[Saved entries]
________

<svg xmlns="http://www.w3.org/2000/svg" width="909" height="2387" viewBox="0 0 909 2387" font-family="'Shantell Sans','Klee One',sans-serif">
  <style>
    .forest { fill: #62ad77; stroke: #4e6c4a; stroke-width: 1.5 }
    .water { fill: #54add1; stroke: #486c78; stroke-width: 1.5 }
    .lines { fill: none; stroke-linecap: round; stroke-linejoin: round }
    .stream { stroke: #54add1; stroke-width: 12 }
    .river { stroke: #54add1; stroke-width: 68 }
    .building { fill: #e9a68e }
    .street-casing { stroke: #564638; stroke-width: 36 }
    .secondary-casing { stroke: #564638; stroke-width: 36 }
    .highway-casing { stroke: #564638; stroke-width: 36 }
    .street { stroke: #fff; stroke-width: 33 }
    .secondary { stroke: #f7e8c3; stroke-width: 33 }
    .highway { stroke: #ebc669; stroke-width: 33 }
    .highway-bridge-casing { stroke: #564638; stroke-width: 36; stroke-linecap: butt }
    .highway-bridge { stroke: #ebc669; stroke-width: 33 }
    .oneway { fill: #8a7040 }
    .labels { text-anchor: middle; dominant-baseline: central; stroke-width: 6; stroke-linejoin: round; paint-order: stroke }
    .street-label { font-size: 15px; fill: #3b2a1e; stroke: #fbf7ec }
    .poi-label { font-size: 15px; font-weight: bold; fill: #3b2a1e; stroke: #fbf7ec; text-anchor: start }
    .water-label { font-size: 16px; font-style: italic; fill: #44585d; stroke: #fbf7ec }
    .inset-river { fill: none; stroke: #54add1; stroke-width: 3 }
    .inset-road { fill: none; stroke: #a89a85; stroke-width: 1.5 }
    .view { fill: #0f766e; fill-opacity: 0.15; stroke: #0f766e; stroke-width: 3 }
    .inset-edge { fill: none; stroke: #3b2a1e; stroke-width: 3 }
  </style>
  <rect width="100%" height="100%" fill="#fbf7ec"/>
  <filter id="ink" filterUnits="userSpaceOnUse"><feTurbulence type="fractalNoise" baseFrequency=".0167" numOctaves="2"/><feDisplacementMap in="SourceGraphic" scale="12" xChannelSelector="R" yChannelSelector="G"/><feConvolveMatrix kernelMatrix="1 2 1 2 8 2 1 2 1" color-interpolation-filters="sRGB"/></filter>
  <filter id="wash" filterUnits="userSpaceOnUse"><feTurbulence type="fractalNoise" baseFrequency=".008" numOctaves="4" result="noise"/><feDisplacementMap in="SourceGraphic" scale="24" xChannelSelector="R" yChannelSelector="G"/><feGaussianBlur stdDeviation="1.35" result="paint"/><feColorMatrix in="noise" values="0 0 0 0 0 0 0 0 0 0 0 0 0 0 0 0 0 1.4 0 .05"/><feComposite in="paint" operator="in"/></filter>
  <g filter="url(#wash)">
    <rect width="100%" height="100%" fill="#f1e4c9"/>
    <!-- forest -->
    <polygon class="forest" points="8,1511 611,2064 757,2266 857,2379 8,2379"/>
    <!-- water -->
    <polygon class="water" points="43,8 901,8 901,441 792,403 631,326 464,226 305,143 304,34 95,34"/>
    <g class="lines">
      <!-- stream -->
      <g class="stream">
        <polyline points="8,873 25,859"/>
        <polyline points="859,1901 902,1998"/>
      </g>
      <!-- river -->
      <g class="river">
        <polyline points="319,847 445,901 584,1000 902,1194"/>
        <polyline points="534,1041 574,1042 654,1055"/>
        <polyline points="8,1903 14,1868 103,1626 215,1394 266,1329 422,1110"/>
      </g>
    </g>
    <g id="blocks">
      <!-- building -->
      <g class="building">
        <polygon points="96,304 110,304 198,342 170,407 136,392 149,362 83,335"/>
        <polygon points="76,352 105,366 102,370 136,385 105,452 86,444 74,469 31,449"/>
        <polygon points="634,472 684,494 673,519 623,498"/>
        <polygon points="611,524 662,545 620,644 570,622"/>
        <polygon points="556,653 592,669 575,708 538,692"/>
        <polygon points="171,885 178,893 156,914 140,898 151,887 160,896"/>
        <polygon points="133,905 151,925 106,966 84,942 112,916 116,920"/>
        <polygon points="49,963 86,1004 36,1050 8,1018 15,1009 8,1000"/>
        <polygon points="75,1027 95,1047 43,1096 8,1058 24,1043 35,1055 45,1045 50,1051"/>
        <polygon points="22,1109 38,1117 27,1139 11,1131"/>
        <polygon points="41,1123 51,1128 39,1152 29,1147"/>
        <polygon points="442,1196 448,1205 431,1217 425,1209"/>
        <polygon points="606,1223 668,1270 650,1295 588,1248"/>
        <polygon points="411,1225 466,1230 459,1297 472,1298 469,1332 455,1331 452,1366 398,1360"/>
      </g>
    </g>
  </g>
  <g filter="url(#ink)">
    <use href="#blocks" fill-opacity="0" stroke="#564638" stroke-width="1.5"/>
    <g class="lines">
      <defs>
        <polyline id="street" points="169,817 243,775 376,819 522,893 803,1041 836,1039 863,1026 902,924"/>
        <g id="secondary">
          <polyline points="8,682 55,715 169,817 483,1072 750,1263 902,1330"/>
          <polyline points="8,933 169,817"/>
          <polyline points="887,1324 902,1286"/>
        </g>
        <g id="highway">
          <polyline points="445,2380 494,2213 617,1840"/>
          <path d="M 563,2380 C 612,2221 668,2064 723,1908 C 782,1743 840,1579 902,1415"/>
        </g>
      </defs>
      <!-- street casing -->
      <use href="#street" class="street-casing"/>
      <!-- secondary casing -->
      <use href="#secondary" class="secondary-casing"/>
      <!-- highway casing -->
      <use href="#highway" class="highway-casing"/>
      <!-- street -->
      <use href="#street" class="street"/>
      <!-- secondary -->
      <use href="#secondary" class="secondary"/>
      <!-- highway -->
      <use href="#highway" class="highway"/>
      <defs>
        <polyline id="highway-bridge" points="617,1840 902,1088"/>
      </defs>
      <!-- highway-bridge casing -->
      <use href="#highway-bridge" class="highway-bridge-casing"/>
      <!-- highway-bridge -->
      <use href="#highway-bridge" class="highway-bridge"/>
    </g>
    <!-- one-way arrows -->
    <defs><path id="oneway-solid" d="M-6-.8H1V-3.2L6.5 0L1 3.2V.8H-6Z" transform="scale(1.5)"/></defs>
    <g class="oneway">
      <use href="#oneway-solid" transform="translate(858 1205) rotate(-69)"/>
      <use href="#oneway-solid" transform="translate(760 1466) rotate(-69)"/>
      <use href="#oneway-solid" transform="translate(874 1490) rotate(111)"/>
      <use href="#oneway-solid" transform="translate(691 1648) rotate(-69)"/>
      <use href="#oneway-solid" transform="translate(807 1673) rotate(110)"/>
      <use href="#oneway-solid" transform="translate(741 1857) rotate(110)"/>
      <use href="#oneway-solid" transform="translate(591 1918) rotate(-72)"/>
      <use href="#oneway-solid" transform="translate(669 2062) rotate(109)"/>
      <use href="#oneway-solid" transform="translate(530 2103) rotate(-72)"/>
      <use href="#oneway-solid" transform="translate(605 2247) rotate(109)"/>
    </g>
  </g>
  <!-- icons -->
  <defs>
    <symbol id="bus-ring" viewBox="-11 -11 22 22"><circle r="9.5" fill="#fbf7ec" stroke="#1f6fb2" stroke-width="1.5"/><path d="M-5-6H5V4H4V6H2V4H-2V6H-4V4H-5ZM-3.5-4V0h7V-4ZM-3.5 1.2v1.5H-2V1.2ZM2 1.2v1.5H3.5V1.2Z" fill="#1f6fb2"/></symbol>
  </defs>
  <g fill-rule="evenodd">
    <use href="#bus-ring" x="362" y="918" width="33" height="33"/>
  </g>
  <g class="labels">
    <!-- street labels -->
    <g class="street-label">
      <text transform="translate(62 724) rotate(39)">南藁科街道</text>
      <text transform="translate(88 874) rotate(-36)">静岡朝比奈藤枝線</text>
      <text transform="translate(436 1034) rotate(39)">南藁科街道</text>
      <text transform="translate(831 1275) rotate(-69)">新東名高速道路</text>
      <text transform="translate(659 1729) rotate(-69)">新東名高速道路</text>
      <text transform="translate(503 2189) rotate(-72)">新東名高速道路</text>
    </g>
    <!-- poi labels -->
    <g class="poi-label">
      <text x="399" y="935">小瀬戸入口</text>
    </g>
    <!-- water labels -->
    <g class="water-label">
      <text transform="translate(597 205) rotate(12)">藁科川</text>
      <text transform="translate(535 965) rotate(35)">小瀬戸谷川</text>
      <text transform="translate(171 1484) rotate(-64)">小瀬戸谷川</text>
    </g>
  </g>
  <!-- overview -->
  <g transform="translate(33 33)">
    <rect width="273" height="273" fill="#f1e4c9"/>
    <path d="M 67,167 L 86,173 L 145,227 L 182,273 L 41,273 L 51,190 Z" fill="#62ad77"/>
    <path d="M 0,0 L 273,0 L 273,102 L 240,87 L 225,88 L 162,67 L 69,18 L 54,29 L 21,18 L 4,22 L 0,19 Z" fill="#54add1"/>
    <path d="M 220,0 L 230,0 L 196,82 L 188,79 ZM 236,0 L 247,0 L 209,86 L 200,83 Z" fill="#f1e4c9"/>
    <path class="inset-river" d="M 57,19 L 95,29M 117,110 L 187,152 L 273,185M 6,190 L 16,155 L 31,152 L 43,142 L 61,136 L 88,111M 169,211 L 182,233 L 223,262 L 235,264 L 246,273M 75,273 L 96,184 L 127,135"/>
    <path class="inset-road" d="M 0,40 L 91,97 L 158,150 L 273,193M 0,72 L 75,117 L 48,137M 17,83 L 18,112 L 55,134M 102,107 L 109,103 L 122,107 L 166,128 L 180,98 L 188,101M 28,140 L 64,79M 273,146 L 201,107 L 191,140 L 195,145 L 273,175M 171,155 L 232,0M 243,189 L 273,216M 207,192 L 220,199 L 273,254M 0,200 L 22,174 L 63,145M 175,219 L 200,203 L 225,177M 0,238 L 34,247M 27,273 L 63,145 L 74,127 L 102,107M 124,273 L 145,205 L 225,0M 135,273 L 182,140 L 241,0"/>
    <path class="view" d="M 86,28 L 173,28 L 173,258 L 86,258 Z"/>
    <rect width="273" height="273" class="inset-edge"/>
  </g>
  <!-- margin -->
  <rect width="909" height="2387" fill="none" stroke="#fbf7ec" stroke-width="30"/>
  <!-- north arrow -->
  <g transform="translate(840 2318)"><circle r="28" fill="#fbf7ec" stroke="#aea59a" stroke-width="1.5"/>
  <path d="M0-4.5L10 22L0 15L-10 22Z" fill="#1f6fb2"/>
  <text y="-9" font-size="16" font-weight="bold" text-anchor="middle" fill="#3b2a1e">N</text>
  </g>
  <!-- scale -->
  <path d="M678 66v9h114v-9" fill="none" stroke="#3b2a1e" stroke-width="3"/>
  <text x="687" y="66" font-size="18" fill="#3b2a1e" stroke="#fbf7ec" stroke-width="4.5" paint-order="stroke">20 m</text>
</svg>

________

[Your goal]
A bare number is all that is asked for: the count of lines above that include "numOctaves".

[Task output]
2